In vivo, des images PET/CT obtenues à partir de souris porteuses de tumeurs OVCAR-8 ont montré une accumulation efficace de la sonde radioactive au site tumoral, offrant une visualisation claire des tumeurs. À l’inverse, aucune accumulation significative n’a été détectée chez les souris SKOV-3. Dans des modèles de xénogreffes dérivées de patients (PDX), la sonde a démontré une sensibilité et une spécificité élevées. Les chercheurs ont également observé que l’excrétion radioactive se faisait principalement via les reins et la vessie.

Résultats de l’étude

Les principales conclusions de l’étude sont les suivantes : - L’anticorps VHH 269-H4 a montré une affinité exceptionnelle, en faisant un élément clé pour une sonde moléculaire diagnostique. - La sonde radioactive [68Ga]Ga-NOTA-269-H4 affichait une pureté, une stabilité et des caractéristiques in vivo prometteuses. - Dans des expériences PET/CT, la sonde pouvait visualiser des tumeurs exprimant MSLN de manière non invasive et avec une grande clarté.

Ces résultats suggèrent que, malgré les obstacles techniques potentiels tels que la shedding de la mésothéline, cette sonde est un outil très performant pour cibler les expressions de MSLN dans les tumeurs.

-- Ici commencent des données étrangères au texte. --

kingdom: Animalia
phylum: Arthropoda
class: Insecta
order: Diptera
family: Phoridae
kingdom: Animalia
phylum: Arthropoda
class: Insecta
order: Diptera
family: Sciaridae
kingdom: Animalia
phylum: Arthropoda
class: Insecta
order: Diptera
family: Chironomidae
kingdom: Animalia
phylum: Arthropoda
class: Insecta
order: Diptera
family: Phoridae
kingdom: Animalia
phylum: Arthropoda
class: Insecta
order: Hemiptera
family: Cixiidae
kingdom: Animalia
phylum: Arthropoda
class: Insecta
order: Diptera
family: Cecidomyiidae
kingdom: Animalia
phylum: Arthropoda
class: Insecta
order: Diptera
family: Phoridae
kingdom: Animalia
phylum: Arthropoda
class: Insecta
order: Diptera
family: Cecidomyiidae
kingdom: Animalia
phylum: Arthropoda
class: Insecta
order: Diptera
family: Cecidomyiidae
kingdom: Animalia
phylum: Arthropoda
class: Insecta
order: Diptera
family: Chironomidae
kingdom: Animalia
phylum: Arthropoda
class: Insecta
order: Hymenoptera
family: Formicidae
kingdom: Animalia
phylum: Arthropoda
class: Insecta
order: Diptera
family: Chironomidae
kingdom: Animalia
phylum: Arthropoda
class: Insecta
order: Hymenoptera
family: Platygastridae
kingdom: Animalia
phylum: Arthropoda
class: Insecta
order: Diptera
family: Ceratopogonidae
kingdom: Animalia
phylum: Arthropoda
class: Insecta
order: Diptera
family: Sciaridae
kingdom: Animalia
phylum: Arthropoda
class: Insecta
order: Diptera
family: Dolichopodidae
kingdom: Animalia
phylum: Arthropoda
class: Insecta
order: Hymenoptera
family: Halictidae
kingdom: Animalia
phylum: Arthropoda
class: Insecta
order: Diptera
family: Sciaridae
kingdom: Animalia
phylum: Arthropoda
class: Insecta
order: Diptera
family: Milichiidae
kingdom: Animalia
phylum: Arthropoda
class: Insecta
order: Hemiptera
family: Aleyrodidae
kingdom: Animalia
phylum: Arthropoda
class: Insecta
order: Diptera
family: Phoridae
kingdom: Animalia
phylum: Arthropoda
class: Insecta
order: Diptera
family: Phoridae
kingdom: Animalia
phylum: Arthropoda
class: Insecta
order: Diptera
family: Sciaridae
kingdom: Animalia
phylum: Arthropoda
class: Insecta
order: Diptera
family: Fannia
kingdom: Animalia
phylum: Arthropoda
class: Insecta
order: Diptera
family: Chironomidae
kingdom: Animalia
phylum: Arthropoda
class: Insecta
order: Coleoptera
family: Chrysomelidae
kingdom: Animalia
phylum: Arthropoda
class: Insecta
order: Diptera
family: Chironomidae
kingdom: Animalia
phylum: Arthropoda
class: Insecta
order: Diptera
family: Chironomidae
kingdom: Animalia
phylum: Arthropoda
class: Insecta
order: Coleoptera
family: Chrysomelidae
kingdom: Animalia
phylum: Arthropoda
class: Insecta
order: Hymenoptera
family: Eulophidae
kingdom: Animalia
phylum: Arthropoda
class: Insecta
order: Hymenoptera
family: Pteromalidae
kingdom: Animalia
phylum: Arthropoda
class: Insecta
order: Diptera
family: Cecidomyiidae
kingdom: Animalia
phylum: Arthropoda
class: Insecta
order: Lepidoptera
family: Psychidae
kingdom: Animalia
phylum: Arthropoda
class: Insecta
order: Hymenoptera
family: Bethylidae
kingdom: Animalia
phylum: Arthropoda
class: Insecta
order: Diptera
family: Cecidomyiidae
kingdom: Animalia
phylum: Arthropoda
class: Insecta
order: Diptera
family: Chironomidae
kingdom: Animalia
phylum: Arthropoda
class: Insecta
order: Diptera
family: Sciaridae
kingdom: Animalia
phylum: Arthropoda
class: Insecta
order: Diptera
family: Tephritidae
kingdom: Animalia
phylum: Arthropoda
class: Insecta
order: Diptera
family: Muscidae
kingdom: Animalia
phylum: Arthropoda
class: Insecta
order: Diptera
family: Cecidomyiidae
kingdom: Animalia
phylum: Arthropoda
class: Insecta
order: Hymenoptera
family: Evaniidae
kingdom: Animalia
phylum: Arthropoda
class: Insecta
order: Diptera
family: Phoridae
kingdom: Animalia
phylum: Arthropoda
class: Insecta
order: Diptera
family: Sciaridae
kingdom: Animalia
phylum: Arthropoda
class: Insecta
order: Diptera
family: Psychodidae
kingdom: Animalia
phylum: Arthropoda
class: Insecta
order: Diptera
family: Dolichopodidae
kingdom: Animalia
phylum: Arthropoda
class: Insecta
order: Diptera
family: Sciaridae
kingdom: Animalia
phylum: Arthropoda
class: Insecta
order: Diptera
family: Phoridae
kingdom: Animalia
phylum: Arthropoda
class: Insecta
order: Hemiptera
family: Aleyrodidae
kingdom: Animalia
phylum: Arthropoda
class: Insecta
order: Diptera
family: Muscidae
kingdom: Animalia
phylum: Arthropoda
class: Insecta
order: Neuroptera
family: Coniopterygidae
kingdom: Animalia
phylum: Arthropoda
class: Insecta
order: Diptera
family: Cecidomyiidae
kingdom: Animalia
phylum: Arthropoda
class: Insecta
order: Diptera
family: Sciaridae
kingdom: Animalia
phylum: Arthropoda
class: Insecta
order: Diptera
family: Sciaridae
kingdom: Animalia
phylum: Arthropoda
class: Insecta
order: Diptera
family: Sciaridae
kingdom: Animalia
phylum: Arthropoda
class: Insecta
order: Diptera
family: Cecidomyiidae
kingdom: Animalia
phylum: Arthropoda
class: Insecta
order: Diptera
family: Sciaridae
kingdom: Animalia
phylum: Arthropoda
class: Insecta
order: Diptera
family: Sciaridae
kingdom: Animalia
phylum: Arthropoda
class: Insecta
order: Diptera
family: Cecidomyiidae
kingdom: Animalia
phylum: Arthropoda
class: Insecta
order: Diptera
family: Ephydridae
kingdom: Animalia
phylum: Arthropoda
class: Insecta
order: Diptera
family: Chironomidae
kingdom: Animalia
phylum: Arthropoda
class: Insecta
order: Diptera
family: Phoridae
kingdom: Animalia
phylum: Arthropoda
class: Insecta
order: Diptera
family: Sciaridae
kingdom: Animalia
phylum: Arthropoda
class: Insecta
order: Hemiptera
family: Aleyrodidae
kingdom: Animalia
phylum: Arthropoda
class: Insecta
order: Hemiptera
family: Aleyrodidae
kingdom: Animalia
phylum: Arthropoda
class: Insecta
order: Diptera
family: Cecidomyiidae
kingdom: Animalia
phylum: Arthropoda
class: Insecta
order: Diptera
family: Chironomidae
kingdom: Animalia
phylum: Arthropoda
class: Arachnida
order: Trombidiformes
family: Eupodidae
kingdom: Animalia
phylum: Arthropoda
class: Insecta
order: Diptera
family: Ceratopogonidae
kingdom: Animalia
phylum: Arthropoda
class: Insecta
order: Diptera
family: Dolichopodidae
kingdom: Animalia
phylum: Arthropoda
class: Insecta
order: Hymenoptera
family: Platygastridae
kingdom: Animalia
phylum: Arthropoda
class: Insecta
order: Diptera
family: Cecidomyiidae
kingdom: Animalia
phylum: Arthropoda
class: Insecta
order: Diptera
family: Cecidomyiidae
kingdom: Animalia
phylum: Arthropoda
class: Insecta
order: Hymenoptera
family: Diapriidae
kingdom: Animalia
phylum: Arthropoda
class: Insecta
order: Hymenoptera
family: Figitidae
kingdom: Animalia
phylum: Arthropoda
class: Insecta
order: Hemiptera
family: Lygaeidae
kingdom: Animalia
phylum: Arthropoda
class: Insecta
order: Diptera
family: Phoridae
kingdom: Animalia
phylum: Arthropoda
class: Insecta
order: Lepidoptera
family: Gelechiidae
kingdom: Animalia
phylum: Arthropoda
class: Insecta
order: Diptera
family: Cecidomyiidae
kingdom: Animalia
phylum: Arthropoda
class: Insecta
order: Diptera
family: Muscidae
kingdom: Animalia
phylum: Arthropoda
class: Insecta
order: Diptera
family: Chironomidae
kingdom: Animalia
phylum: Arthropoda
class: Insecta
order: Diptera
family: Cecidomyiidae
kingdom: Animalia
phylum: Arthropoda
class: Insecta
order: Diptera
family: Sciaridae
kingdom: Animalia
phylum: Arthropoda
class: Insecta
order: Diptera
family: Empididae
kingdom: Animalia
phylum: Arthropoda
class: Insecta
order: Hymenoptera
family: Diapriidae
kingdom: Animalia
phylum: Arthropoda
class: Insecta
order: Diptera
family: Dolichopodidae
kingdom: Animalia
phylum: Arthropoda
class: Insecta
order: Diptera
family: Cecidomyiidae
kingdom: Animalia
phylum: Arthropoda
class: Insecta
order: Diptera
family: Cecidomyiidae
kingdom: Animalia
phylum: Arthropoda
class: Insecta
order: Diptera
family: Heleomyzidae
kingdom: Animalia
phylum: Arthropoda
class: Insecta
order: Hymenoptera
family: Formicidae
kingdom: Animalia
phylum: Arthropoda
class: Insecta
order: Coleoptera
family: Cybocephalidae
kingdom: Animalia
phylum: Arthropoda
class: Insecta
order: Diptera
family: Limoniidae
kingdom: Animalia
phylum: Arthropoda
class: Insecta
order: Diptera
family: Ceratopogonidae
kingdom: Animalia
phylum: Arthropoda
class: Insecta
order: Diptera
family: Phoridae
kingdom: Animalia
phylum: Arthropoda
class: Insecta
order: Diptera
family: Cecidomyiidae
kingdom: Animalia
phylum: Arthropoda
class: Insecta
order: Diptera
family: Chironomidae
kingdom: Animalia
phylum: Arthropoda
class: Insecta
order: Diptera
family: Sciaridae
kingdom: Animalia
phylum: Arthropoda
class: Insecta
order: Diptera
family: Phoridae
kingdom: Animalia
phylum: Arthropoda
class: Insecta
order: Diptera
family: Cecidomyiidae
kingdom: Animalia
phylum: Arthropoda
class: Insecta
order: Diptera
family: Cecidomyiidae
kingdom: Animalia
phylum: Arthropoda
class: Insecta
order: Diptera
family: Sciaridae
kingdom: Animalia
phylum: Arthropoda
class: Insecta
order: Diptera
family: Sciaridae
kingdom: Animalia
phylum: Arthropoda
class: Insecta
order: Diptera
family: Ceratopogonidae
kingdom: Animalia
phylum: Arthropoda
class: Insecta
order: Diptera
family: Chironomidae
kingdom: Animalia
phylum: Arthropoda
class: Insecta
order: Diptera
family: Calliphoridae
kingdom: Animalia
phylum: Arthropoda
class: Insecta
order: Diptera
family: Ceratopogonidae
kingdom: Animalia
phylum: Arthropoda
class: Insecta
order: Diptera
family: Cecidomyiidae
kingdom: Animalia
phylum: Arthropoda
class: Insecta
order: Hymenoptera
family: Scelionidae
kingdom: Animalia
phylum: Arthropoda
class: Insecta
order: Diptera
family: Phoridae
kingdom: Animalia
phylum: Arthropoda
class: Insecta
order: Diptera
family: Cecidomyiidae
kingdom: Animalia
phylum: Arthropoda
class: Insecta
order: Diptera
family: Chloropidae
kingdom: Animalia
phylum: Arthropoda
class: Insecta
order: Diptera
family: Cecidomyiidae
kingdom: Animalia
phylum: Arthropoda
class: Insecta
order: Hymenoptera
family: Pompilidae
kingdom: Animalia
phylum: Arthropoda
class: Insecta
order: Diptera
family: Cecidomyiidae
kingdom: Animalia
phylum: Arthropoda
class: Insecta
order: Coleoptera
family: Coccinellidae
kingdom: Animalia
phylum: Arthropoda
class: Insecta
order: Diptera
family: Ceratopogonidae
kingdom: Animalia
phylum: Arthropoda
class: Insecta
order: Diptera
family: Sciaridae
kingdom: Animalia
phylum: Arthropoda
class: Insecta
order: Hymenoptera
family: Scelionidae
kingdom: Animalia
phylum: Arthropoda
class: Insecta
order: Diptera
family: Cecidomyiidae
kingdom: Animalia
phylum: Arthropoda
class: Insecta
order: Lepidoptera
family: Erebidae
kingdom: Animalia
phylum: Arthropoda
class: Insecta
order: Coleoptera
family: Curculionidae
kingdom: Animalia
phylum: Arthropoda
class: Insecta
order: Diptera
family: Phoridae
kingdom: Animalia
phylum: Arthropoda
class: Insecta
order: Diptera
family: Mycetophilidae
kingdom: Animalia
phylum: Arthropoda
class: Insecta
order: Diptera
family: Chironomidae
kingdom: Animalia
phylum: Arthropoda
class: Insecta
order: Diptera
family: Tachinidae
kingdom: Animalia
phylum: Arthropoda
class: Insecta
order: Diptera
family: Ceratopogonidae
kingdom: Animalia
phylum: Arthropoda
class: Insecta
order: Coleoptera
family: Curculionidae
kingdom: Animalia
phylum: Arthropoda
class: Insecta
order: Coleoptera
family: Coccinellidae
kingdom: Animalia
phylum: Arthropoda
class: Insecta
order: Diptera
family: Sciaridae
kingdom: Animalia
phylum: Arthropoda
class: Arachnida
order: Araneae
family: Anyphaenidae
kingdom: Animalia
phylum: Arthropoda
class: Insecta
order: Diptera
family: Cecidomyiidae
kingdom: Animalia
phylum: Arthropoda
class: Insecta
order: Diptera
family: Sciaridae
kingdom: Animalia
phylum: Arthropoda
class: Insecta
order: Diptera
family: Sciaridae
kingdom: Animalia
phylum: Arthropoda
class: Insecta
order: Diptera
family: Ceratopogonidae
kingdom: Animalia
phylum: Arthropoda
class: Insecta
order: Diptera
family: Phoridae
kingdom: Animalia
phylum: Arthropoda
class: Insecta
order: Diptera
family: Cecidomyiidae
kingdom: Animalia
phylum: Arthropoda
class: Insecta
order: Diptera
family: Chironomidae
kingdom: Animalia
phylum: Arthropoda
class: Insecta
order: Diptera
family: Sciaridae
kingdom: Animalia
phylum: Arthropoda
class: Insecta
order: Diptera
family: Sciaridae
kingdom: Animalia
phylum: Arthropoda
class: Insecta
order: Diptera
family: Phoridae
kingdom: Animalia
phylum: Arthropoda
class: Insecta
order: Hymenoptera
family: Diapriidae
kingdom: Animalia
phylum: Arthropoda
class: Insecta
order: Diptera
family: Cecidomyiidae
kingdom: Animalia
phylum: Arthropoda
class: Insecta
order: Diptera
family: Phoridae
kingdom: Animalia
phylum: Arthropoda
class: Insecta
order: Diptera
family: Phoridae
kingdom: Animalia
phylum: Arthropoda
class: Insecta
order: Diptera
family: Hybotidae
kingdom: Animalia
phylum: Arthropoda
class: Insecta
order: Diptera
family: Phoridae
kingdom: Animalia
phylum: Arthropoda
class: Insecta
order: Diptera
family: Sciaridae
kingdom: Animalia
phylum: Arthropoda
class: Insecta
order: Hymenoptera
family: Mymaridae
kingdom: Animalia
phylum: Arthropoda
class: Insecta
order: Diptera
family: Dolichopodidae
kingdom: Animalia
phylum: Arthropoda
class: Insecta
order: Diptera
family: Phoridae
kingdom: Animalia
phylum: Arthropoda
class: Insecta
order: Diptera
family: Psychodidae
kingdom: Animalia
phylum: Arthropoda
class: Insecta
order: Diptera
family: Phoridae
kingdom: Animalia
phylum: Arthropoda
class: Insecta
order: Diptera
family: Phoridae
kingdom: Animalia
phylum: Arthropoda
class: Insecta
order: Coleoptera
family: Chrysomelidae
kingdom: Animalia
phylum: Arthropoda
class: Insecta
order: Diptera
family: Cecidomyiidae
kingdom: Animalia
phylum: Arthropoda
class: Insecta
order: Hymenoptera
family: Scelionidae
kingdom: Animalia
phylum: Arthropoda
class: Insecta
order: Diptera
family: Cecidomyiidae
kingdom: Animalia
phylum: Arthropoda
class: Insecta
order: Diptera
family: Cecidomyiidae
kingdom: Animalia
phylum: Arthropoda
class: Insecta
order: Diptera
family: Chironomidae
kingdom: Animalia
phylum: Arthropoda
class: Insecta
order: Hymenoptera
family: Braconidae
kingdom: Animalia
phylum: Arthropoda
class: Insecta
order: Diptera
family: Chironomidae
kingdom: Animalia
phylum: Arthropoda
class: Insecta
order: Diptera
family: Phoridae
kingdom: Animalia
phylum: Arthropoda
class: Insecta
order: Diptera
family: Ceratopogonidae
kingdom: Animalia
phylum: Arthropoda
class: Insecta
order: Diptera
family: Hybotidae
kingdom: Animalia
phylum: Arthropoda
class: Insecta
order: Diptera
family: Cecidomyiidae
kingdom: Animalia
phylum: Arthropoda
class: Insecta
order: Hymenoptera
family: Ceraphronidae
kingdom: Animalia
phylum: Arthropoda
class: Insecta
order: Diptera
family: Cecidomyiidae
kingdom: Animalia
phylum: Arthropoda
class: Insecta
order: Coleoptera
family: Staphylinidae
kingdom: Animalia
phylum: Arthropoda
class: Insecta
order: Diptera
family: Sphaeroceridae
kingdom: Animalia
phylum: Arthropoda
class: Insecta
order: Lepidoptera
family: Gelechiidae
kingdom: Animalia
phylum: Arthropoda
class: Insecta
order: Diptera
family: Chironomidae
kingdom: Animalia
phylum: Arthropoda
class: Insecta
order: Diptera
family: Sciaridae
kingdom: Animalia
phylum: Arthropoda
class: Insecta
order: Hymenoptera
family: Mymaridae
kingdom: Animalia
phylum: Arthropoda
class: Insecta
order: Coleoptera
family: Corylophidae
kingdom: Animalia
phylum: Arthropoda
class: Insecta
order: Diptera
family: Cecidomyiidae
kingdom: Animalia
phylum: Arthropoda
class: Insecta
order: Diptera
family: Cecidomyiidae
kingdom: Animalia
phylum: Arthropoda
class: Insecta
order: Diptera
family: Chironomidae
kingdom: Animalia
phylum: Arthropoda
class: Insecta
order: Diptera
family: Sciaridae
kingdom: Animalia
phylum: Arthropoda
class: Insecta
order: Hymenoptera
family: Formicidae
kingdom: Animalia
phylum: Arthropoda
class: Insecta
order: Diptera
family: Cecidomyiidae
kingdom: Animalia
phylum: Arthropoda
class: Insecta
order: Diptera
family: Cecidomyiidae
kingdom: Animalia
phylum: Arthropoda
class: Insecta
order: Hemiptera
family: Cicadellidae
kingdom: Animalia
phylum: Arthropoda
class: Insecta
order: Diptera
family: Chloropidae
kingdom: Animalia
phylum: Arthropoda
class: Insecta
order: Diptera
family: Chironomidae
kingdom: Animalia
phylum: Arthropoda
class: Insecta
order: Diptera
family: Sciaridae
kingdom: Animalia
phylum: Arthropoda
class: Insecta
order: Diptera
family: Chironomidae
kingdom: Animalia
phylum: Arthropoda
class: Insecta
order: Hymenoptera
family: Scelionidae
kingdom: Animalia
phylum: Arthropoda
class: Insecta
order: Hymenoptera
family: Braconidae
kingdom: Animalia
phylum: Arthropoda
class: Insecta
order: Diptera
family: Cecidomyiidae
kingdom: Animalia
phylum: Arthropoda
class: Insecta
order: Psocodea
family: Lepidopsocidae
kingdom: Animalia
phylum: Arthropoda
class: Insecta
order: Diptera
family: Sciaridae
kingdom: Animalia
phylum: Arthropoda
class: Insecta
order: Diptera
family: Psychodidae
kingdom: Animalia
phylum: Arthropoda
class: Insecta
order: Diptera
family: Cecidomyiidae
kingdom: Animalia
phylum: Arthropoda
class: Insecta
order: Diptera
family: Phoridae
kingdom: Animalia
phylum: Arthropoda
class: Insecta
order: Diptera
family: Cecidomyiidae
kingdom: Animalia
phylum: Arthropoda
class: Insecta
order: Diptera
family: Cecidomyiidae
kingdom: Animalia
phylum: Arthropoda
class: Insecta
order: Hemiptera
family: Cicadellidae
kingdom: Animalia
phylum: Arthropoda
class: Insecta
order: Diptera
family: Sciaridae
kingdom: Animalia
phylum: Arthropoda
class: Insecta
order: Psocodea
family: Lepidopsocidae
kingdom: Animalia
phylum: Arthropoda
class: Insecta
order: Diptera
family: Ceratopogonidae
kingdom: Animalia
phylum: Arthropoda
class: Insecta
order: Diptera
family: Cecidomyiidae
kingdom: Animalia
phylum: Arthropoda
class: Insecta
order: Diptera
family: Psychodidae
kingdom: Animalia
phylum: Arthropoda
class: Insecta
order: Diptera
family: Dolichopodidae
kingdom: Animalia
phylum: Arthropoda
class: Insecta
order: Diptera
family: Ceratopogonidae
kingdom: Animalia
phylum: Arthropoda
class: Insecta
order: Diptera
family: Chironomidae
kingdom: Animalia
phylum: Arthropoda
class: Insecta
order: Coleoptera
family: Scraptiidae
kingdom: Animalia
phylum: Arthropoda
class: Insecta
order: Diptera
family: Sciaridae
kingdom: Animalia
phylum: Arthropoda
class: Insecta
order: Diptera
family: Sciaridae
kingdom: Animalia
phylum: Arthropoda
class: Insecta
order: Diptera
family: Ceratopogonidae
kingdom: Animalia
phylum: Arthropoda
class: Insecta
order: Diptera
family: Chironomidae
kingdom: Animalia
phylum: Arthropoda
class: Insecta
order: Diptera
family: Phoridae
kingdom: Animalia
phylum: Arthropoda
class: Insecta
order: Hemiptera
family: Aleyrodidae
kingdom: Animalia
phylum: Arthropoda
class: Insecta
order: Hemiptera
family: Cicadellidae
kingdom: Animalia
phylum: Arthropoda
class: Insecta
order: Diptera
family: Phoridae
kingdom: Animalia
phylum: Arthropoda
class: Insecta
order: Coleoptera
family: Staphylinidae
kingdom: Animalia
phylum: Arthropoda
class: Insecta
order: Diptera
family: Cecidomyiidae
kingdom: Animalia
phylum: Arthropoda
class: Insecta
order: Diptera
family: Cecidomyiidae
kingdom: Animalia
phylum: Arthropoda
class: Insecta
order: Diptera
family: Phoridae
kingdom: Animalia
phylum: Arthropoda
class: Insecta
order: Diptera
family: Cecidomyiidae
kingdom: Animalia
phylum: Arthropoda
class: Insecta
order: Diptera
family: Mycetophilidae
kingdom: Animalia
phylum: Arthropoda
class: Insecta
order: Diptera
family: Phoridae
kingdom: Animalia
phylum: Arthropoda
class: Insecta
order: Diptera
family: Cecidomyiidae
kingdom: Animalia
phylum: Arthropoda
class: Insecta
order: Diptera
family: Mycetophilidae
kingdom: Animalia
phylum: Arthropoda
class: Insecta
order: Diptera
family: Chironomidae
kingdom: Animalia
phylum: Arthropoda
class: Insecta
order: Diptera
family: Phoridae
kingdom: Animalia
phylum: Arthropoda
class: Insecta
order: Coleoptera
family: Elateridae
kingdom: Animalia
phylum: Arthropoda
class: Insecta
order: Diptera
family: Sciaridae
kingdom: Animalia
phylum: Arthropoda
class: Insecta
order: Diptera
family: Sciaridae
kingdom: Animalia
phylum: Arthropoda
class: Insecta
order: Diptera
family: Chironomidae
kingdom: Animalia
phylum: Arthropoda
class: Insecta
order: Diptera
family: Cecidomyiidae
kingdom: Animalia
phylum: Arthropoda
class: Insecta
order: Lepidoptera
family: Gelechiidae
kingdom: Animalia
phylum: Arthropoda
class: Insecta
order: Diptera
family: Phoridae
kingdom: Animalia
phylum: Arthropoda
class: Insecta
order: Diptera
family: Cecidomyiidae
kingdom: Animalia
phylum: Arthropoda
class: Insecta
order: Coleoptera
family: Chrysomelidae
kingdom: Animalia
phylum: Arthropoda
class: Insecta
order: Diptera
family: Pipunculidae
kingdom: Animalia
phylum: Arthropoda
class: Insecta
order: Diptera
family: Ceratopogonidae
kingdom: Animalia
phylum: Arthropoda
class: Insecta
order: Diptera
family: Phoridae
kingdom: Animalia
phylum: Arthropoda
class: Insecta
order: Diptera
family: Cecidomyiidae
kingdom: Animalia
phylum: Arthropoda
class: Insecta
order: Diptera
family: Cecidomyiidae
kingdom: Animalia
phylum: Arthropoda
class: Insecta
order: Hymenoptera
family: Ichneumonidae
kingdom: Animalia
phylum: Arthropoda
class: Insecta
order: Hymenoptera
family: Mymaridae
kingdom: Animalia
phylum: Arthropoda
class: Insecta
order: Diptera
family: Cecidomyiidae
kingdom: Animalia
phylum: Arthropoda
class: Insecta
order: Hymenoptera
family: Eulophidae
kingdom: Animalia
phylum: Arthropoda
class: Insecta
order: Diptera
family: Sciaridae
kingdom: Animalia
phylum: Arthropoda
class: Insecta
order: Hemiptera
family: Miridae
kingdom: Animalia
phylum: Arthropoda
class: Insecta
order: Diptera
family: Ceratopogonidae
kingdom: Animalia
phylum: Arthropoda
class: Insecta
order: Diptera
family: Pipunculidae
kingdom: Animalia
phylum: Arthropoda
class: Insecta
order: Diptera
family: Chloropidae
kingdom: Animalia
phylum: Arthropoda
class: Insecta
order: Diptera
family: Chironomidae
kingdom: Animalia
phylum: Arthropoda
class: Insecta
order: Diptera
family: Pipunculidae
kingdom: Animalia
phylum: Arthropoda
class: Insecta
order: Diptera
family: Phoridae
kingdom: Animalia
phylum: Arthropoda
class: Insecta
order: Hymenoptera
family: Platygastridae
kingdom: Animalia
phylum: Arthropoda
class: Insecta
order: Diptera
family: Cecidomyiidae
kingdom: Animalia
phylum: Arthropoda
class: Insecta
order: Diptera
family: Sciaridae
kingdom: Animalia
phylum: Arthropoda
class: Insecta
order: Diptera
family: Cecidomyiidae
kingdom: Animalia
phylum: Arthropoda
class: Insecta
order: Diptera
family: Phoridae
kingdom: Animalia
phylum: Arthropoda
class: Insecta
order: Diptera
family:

Signification et innovations de l’étude

Cette étude a innové en introduisant une sonde moléculaire basée sur un anticorps à domaine unique compatible avec PET. C’est la première fois qu’une telle approche est utilisée pour visualiser non-invasivement la mésothéline. Les VHH, par leur petite taille, pénètrent rapidement dans les tissus tumoraux, surmontant ainsi les limites des anticorps conventionnels, qui souffrent de problèmes d’infiltration en raison de leur grande taille.

La simplicité et l’efficacité de la synthèse de cette sonde, ainsi que ses performances remarquables en imagerie PET, suggèrent qu’elle pourrait être utilisée à grande échelle pour diagnostiquer les tumeurs et surveiller les réponses thérapeutiques, à des coûts raisonnables.

Conclusion

Cet article met en lumière le potentiel d’une sonde moléculaire radioactive basée sur des anticorps à domaine unique pour la détection des tumeurs. Ces travaux comblent une lacune technologique dans l’imagerie de MSLN et fournissent un outil prometteur pour la pratique clinique en oncologie. Ils ouvrent également la voie à des études supplémentaires explorant la dynamique moléculaire dans le microenvironnement tumoral à travers une méthode précise, rapide et non invasive.